__ページ本文__.
6週ぶり(1ヶ月半ぶり)となった新作の登場だが、本当に「夏休み」と言う感じでしたね。で、久しぶりの新作となった今回は、ハイドン「弦楽四重奏『ひばり』」の登場でした。

いきなり、埃が溜まっている事務所ということで、夏休みということで完全に休業していたと感じさせるような展開だったのは面白い所でしたね。(が、本作は1話完結であるのが基本であり、季節感も殆ど無いだけに、再放送などで見ていたら、ちょっと信じられないような埃の量ということで、変な感じになったかも...)

冒頭、髪の手入れをしているカノンさん。所長が戻ってくると、埃が溜まっているのを確認するが、カノンさんはそんなことは気にすることなく、お洒落に気を取られている。で「たまには掃除などしてみたら」と所長。これに「この前、やったばかりなんですけどね...」とカノンさん。所長は「つべこべ言わずにやりなさい」と行って雑巾を投げる。で、それを受け取ったカノンさんは仕方なく雑巾がけを始めようとして、バケツに雑巾を入れ、絞ろうとしていた。そんなカノンさんの背後にある男が現れて「お嬢さん、その絞り方、違います」と指摘する。それをみたカノンさんは「なんだぁ、ビルの掃除の方ですね」と解釈して、「来たついでにやって下さい」と行って雑巾を渡した。で、掃除を始める男。カノンさんはその手際に喝采を挙げていた。

が、「やっぱり出来ない、こんなこと」と男は言うと、所長が声を掛けた。で、「このままでは結婚できない」と言う男に「お話を伺いましょう」と所長。

この男は日比野かじお。オーストリア出身のやり手の弁護士(クリスティーナ)と結婚することになっていて、結婚契約書の内容で専業主夫となるとあり、そうしようとして会社を辞めた。が、主夫をやり始めたら、大変でつまらなく、毎日こんなことは出来ないと感じた。すると彼女から「ひばりを聴きながら家事をすれば楽しくなる」と言われた。で、美空ひばりの歌をウタリ始めたが、今度は家事どころでは無くなってしまった、ということだった。これにカノンさんは「うち、クラシック専門なんですけど」と言うが、日比野は「美空ひばりの名曲ですよ」と言うが、「帰ります」と言う。すると所長が「待って下さい」と引き止め、フィアンセはオーストリア出身と言うことで、彼女の言った「ひばり」はハイドンの『ひばり』のことではないか、と言い、依頼を受けたと言うよりも以来にしてしまったという形でスイッチが入った。

いつものように「聴いてみましょう」ということで第1楽章から。カノンさんの感想はいつもの如くであるが、綺麗なメロディということで、まずは「ひばり」のモチーフについての説明へ。「鳥の雲雀」のようにということで、カノンさんは「楽しく家事をしなさいってことですよ」と言うと、放棄を持って歌いながら掃き掃除をしようとするが、歌を歌っているだけで掃除にはなっていない。で依頼人から「掃除になっていない」と突っ込まれていた。

__抽出情報__.

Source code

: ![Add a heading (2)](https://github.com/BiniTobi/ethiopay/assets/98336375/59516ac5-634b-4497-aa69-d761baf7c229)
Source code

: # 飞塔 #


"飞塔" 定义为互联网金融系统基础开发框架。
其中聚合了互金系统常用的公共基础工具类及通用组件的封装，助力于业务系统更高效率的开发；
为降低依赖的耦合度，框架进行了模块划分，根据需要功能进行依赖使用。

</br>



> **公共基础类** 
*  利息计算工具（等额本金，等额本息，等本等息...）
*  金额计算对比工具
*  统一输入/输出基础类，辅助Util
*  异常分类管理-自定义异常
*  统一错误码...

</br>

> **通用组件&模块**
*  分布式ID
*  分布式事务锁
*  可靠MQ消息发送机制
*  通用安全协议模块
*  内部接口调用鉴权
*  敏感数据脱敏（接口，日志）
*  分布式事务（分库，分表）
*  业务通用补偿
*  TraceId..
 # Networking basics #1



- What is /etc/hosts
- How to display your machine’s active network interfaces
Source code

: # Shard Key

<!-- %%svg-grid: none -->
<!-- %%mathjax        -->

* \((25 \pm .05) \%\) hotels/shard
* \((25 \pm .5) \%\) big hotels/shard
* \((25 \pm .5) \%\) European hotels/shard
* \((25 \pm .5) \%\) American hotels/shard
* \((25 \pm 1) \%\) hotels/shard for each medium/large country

__課題内容__. ハイドンの弦楽四重奏『ひばり』を取り上げた回の紹介文を、最後の文の後から書き継ぐこと。

__課題の結果__.
依頼人は「同じことの繰り返し」と言うと、所長がそこから、5つのモチーフが繰り返し用いられていることを語り、5つのモチーフの説明から「探し物ゲーム」のような音楽ということが説明される。で、それを受けてカノンさんは「組合せに問題が」と言う。依頼人は毎日の家事がどういうものかを語ると、「暗い」と半泣きになるカノンさん。で「明るく楽しくやってみれば」と言うと、ラップでノリノリになって、楽しくやる組合せを歌う。→本当に楽しむところは楽しむカノンさんです。

が、依頼人は、家事は自分だけがやることと言って落ち込むだけだった。底に笑顔の所長が「第2楽章を聴いてみましょう」と言って「第2楽章」へ。ここでは、第1バイオリンの唐突な「音の急下降」について、そして「装飾変奏」についてが語られる。→特に「装飾変奏」の説明はいつもながら分かりやすいですね。

4つの楽器が協力し合っているということからカノンさんは「家族みんなが協力して家事をやってくれることです」と言ってその実例を語る。まずは手の届かない高い所は踏み台をしっかりと支えているカノンさん。依頼人が踏み台に乗って手を伸ばしていた。更に「手の届かないこんな場所は」と言って、依頼人の足を持って窓から吊し、手の届かない窓ふきをする依頼人。「困ったときは」みんなが協力してくれるんですよ」と言うカノンさんだったが、「それ、本当ですか?」と依頼人は返していた。→どう考えても、手が滑って転落してしまいそうな依頼人でした。

所長は、家族の協力は大事だが、依頼人には足りないものがある、と言って「第3楽章」へ。ここでは楽しさを感じさせる仕掛けとして「メヌエット」が取り入れられていて、仕掛けがあるということの説明がされる。「アレグレット」と「前打音」の説明がされる。これを受けてカノンさんは「長い専業主夫生活には気分転換が必要だ」と言う。で「例えば?」と言われると「私だったら箒に乗ってハリー・ポッターごっこをしてみる」と言っていたが、依頼人は「箒でドジョウすくい」と返していて、どうも噛み合わない。しかし楽しくなってきたと言うことは共通していて、「そんな感じで前向きに」とカノンさん。

そんな所に依頼人の携帯が鳴った。クリスティーヌからだったが、依頼人はまたも不安になり、何で彼女が自分みたいな男と結婚しようと思ったのかが分からないと言うことを口にした。で、ここからはハイドンについての説明へ。ここでは二回りも年が違うモーツァルトが出てきて、ハイドン(=年上)とモーツァルト(=年下)との関係についてが説明される。あの天才・モーツァルトが弦楽四重奏はハイドンから学んだ、ということが新鮮な所でした。

で、彼女と依頼人との出会いが語られ、依頼人の誰にも負けない才能の話とハイドン&モーツァルトの関係とがオーバーラップしました。

所長は「家事は何のためにするのか?」と問い、「その答えは第4楽章にある」ということで「第4楽章」へ。ここでは「フーガ」についての説明がされ、各楽器が均等に役割を分担していく、というハイドンの用いた革命が語られる。(ハイドンが「弦楽四重奏曲の父」と呼ばれる理由というのも分かりますね。)更に、最後にある仕掛けについても語られた。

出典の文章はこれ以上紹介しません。